This transformation won’t happen overnight or through a one-size-fits-all solution. While efforts to tackle the full hydrogen value chain are underway, transportation and storage continue to lag behind production. This gap could prevent potential users from accessing hydrogen at the industrial scale required for meaningful change.
Hydrogen Valleys: A Strategic Start
To address these challenges, several countries are focusing their distribution efforts on “hydrogen valleys.” These are regions with clusters of industries — typically around ports and refineries—that can leverage hydrogen as a decarbonisation tool.
Notable examples include:
- Normandy Hydrogen Valley (France): Focused on integrating green hydrogen production with industrial use.
- HEAVENN (The Netherlands): A comprehensive hydrogen ecosystem encompassing production, storage, and distribution.
- California Hydrogen Valley (USA): A hub for hydrogen-powered transportation and industrial applications.
While these valleys represent critical progress, they don’t address the broader challenge of delivering hydrogen to factories and industries located outside these concentrated zones.
Germany’s Ambitious Hydrogen Pipeline Network
Germany is taking a more ambitious approach by developing a national hydrogen pipeline grid. By the end of 2025, the country aims to have 525 kilometres of hydrogen pipelines in service, 507 kilometres of which will be repurposed natural gas infrastructure. By 2032, Germany plans to expand this network to over 9,000 kilometres, ensuring hydrogen is accessible across the country.
A Case Study: South Wales’ Hydrogen Pipeline
In South Wales, plans are underway to construct a 130-kilometre pipeline that will transport hydrogen from offshore wind farms equipped with electrolysers to industrial hubs like Port Talbot. This initiative, part of the Pembrokeshire Demonstration Zone in the Celtic Sea, involves Dolphyn Energy and serves as a proof-of-concept for scaling a standardised approach to hydrogen distribution.
Localised Hydrogen Production: A Competing Vision
In contrast, other regions are exploring the potential of localised hydrogen production near end-users to eliminate the need for long-distance transportation. Small-scale plants, utilising either electrolysis or natural gas reforming, are under development worldwide.

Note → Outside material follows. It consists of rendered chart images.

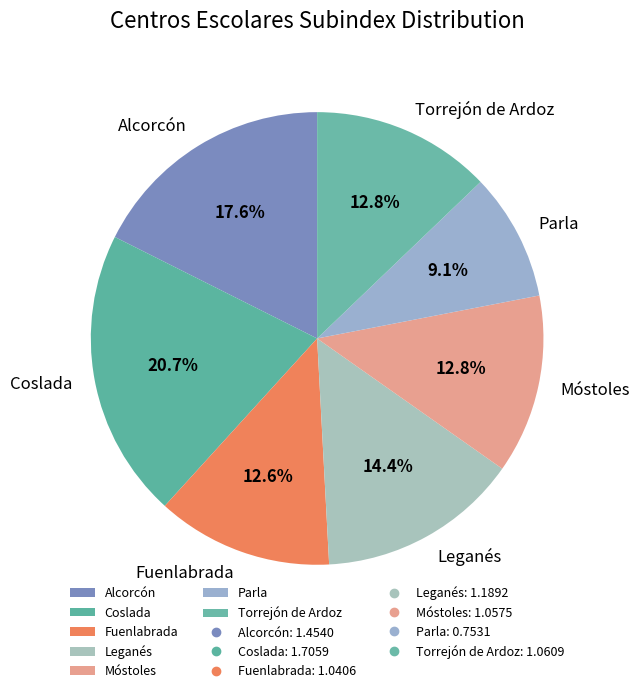

Do Fuenlabrada and Coslada together represent more than half of the pie?

No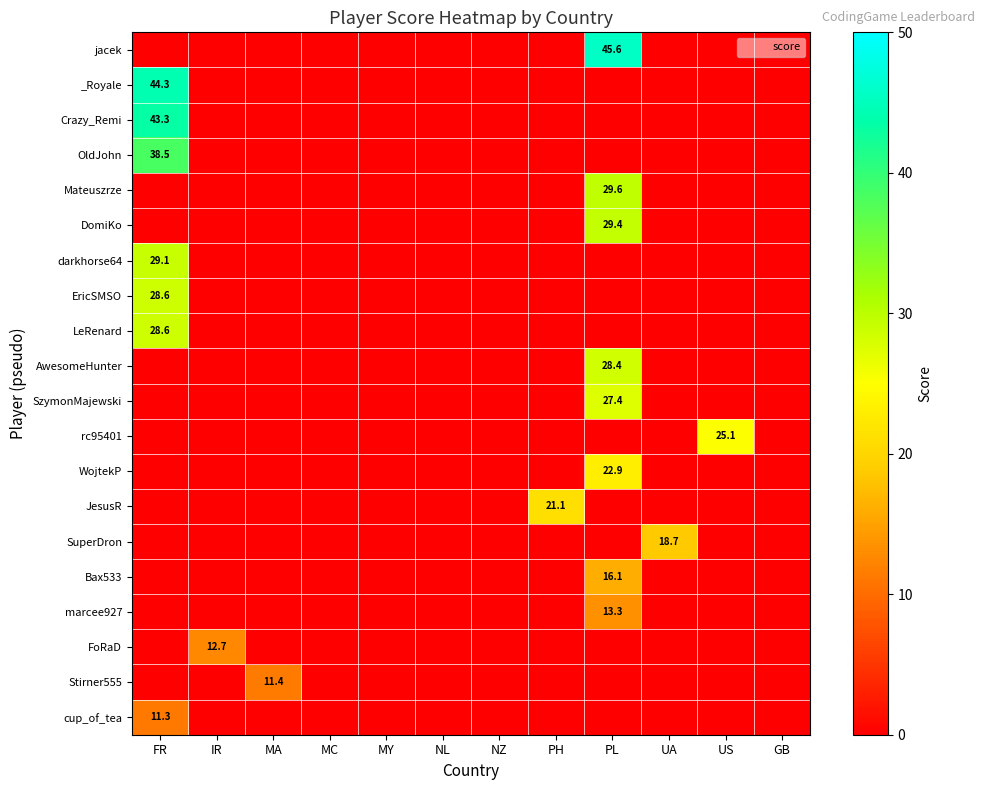

How many positive values does the SuperDron series have?

1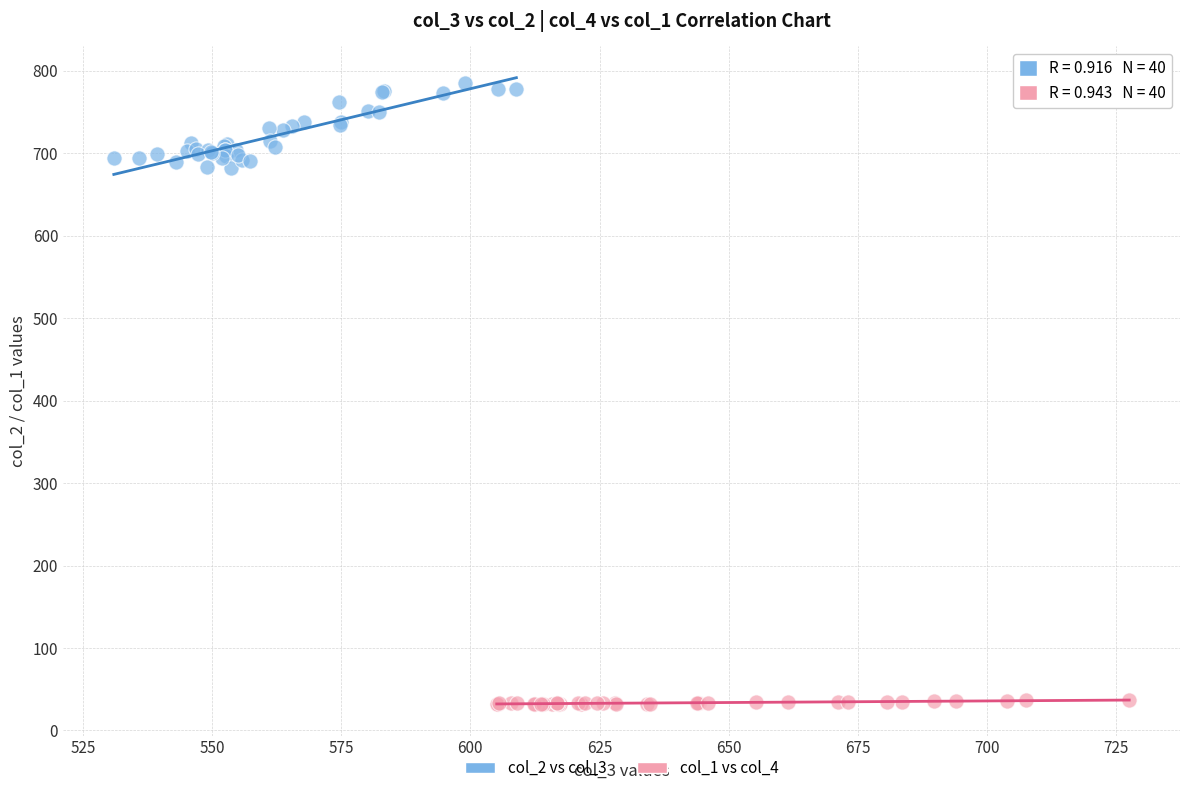

Which series contains the highest Y value?

col_2 vs col_3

One advantage of this approach is that it avoids placing additional demand on electricity grids for transporting renewable energy. This is particularly appealing at a time when electricity demand is growing exponentially, driven by the proliferation of data centres and other energy-intensive sectors. Moreover, public support for renewables remains crucial, and large-scale electricity infrastructure projects, such as new 50-metre-tall pylons spanning hundreds of kilometres, often face resistance from local communities due to their visual impact.
The Path Forward: Should Others Follow Germany’s Lead?

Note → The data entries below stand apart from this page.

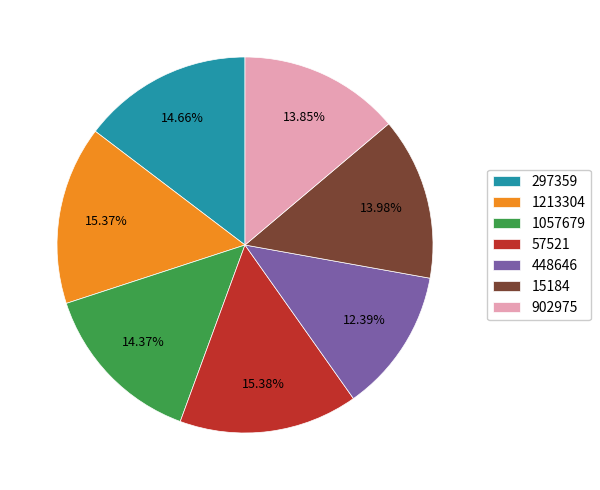

Which has a higher value, 1057679 or 57521?

57521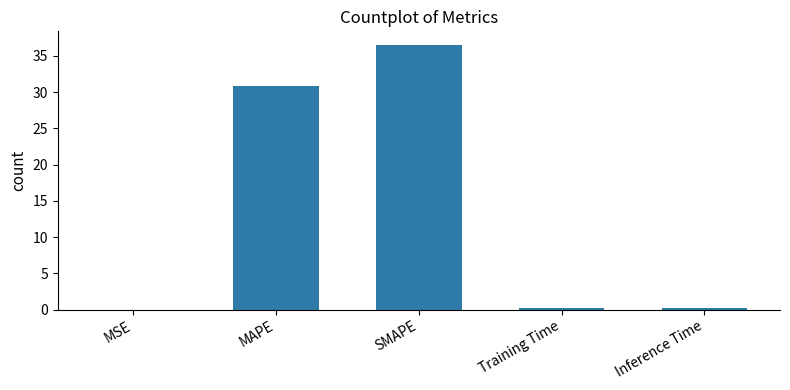

What value does the data have at SMAPE?

36.6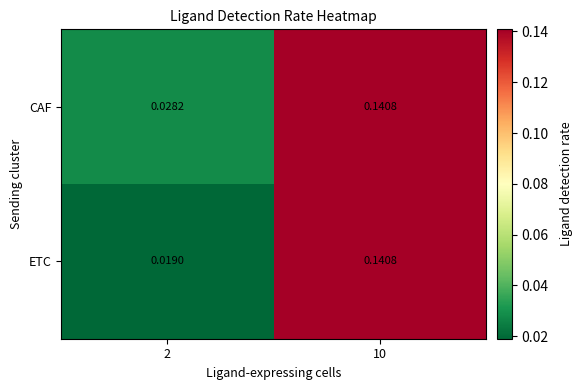

Which series has the largest total across all categories?

CAF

Germany’s ambitious pipeline plans raise an important question: Should other countries follow suit? A hydrogen pipeline grid offers a scalable solution for transporting hydrogen across regions and industries, enabling widespread adoption and decarbonisation. However, localised production also presents a compelling alternative, particularly for countries with significant renewable energy potential and distributed industrial demand.
As the hydrogen economy evolves, a mix of these strategies may be necessary to address regional differences, infrastructure limitations, and economic considerations. What’s clear is that bold, coordinated action is essential to ensure hydrogen’s role in decarbonising our hardest-to-abate industries.